Certain statements and assumptions in this press release contain or are based upon “forward-looking” information and are being made pursuant to the safe harbor provisions of the Private Securities Litigation Reform Act of 1995. These forward-looking statements are subject to risks and uncertainties. When we use the words “will likely result,” “may,” “anticipate,” “estimate,” “should,” “expect,” “believe,” “intend,” or similar expressions, we intend to identify forward-looking statements. Such forward-looking statements include, but are not limited to, the timing for closing, the impact of the transaction on our business and future financial condition, our business and investment strategy, our understanding of our competition and current market trends and opportunities and projected capital expenditures. Such statements are subject to numerous assumptions and uncertainties, many of which are outside Ashford’s control.
These forward-looking statements are subject to known and unknown risks and uncertainties, which could cause actual results to differ materially from those anticipated, including, without limitation: general volatility of the capital markets and the market price of our common stock; changes in our business or investment strategy; availability, terms and deployment of capital; availability of qualified personnel; changes in our industry and the market in which we operate, interest rates or the general economy; and the degree and nature of our competition. These and other risk factors are more fully discussed in Ashford’s filings with the Securities and Exchange Commission. EBITDA is defined as net income before interest, taxes, depreciation and amortization. EBITDA yield is defined as trailing twelve month EBITDA divided by the purchase price. A capitalization rate is determined by dividing the property’s annual net operating income by the purchase price. Net operating income is the property’s funds from operations minus a capital expense reserve of either 4% or 5% of gross revenues. Funds from operations (“FFO”), as defined by the White Paper on FFO approved by the Board of Governors of the National Association of Real Estate Investment Trusts (“NAREIT”) in April 2002, represents net income (loss) computed in accordance with generally accepted accounting principles (“GAAP”), excluding gains (or losses) from sales or properties and extraordinary items as defined by GAAP, plus depreciation and amortization of real estate assets, and net of adjustments for the portion of these items related to unconsolidated entities and joint ventures.

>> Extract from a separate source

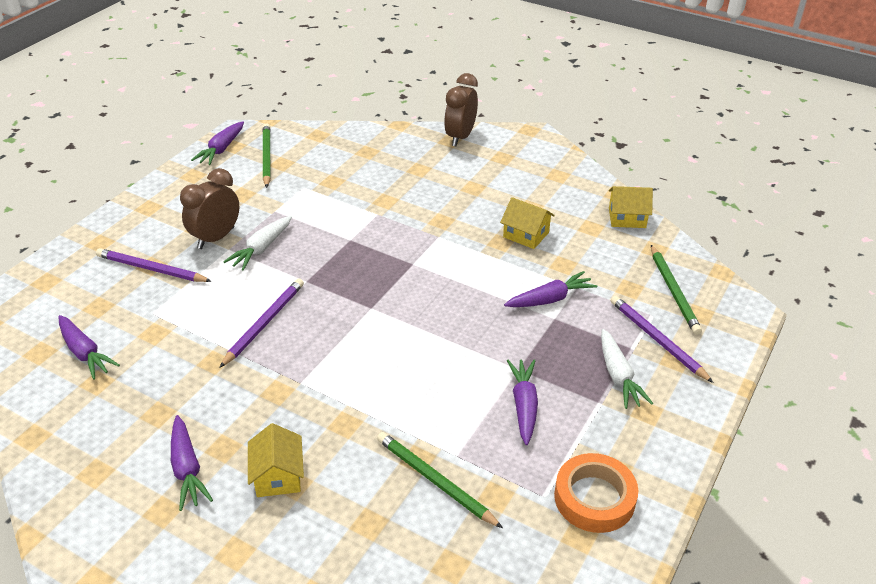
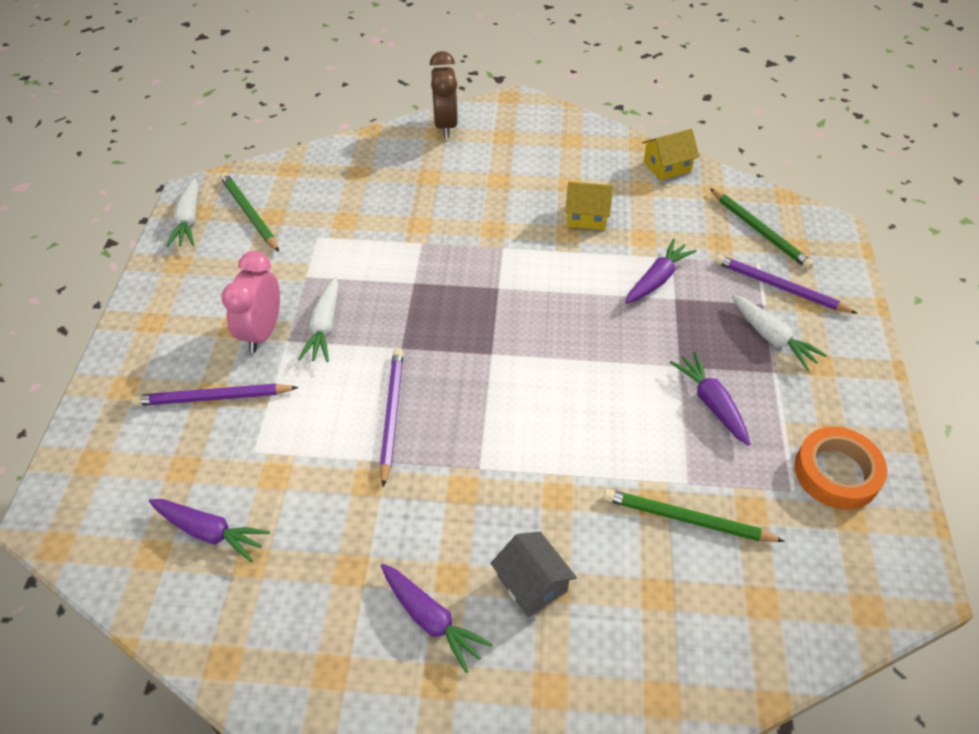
camera: 25 degrees left, 10 degrees up
(216, 238) = (262, 332): brown clock -> pink clock
(221, 149) = (188, 220): purple carrot -> white carrot
(278, 476) = (532, 583): yellow house -> grey house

The forward-looking statements included in this press release are only made as of the date of this press release. Investors should not place undue reliance on these forward-looking statements. We are not obligated to publicly update or revise any forward-looking statements, whether as a result of new information, future events or circumstances, changes in expectations or otherwise.